Garrya Elliptica - Dang! a Bust Again

As I wrote in early February, I volunteer once a month with the propagation group of our local chapter of the California Native Plant Society. In that post, I passed along propagation tips from Denise Polk, a horticulturist who works at University of Santa Cruz. At the March session I again buttonholed Denise who generously gave me some more great advice as we worked at the potting bench. This post is about the Garrya cuttings. I'll do a separate post about the seedlings.

Here is how the freshly potted Garrya cuttings looked in January. I got the cuttings at a pruning class:

Here's the situation today:

Not good! Basically one after another all got black spots and turned gray. Some have black spots and did not turn gray and I put those outside as it's warmer now, just to give them a chance. One thing I know nothing about is pest control and I've let this fungus just go. I need to look up what I could have done. I got dispirited basically and gave up. Readers with tips, please advise!

So here's Denise's advice which I will follow on my next attempt!

“I found that when taking Garrya cuttings, they have a very narrow window of time when they’ll root, and it’s usually like mid-December is when I find that it works. That doesn’t mean that’s an absolute – that’s just what I found works for me.”

“And when you prep the cuttings, instead of cutting really close to the node like you do on most plants, leave about a quarter of an inch space because they tend to root below the node, not at the node. I don’t know physiologically what it is but I’ve just found that you have to leave a little extra. And I use Hormex 8 rooting powder.”

“I did about 21 of them, and I’ve only got 4 left that don’t have a black spot on them. And I’m afraid to pull on them in case they haven’t rooted.”

“It’s not an easy one to do. A lot of people have a real hard time with Garryas. Keep on trying. In the literature I have read that bottom heat seems to work. In the propagation area of a professional grower, the normal setting is like 70 degrees. I have heard Garryas need 80 degrees. I tried that and I couldn’t keep it moist enough, it dried out the mix too much.”

“They’ve definitely been too cold where I have them.” (On the bathroom floor. It’s about the coldest room in the house actually.)

“That might contribute to the rotting and leaf spotting too.”

“If there’s one or two surviving maybe I’ll take them upstairs where it’s warmer”

“Into the kitchen maybe.”

-- Even the last one in the picture above has a little black area - I will cut the leaf off and put it in the kitchen as soon as I click "Publish Post!"

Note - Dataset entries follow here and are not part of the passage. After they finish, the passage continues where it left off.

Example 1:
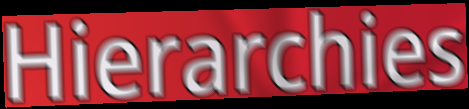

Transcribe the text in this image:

Hierarchies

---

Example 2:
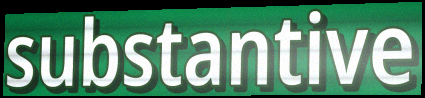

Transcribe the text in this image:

substantive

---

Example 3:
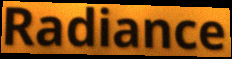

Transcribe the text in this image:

Radiance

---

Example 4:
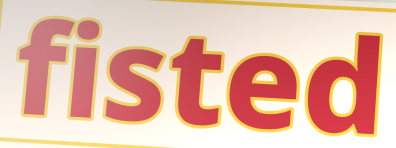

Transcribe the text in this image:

fisted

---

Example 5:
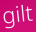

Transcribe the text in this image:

gilt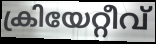
ക്രിയേറ്റീവ്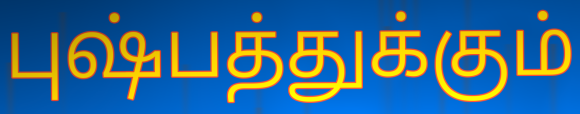
புஷ்பத்துக்கும்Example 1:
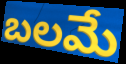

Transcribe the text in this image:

బలమే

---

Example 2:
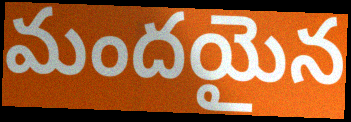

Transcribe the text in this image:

మందయైన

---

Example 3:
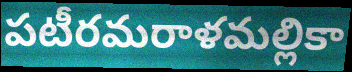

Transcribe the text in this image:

పటీరమరాళమల్లికా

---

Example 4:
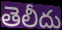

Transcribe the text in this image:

తెలీదు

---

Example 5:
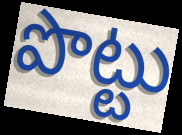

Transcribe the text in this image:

పొట్టు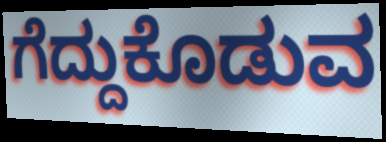
ಗೆದ್ದುಕೊಡುವ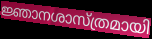
ജ്ഞാനശാസ്ത്രമായി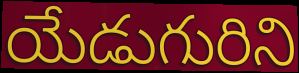
యేడుగురిని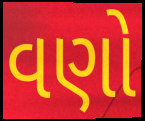
વણો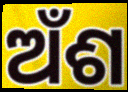
ଅଁଶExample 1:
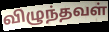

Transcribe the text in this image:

விழுந்தவள்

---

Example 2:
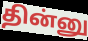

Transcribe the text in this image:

தின்னு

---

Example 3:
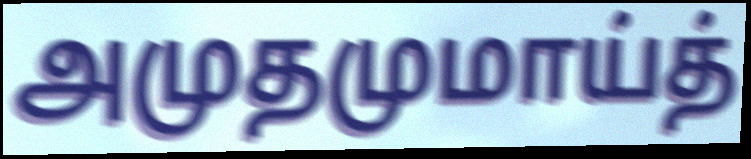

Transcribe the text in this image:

அமுதமுமாய்த்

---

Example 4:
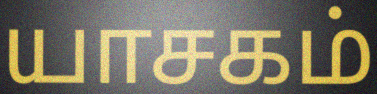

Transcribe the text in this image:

யாசகம்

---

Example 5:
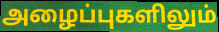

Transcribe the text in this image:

அழைப்புகளிலும்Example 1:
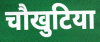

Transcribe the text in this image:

चौखुटिया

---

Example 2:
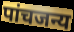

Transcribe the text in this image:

पांचजन्य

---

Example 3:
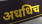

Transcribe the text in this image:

अधधिच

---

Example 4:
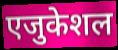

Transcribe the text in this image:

एजुकेशल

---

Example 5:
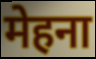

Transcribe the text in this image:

मेहना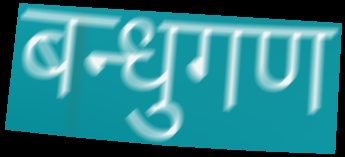
बन्धुगणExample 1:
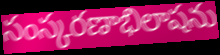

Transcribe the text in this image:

సంస్కరణాభిలాషను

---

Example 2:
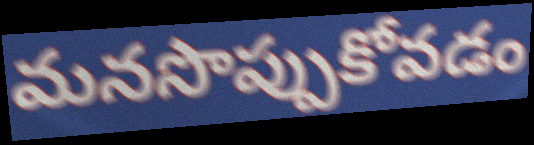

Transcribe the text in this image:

మనసొప్పుకోవడం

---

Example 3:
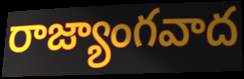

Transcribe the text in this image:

రాజ్యాంగవాద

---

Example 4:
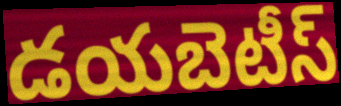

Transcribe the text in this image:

డయబెటీస్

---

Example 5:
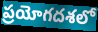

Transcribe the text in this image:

ప్రయోగదశలోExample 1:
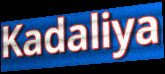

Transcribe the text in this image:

Kadaliya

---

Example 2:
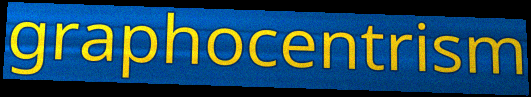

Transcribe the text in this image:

graphocentrism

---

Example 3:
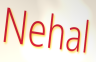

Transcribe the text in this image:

Nehal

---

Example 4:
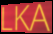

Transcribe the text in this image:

LKA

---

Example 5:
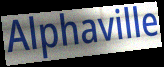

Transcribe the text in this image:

AlphavilleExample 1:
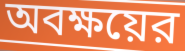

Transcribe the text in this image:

অবক্ষয়ের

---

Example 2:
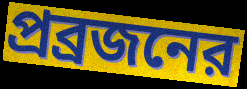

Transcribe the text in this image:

প্রব্রজনের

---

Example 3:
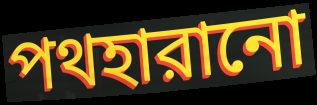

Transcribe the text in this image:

পথহারানো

Then I'll have a more cheerful post - about the seedlings.

Comments

Gail said…
So very sorry...this is why I gave up trying to sow seeds in doors...I don't have anyplace for them...and they would get a black mold and croak! Good luck, I hope you have success with other sowings...gail
ryan said…
I tried a few garrya cuttings once, but they didn't strike. Too hard, I stick to the easier plants.
Flowerpot said…
sigh .... me too....(just read your thing on garrya cuttings ) So I am trying sticking one cutting into the ground outside and one cutting in a jug of water with a freshly cut willow shoot (which is supposed to aid rooting )on the kitchen windowsill . I really want a Garrya Elliptica bush in my garden all dripping with beautiful catkins ! : )
Country Mouse said…
Sorry Flowerpot - I didn't notice comments were "waiting moderation" - I just published yours. I caved in and just bought a couple - they are doing OK, not great. I was told that cutting them a bit below the node instead of at the node might be helpful. Maybe bottom heat might help? I'm not sure. Interesting about the willow shoot! I'll have to remember that tip.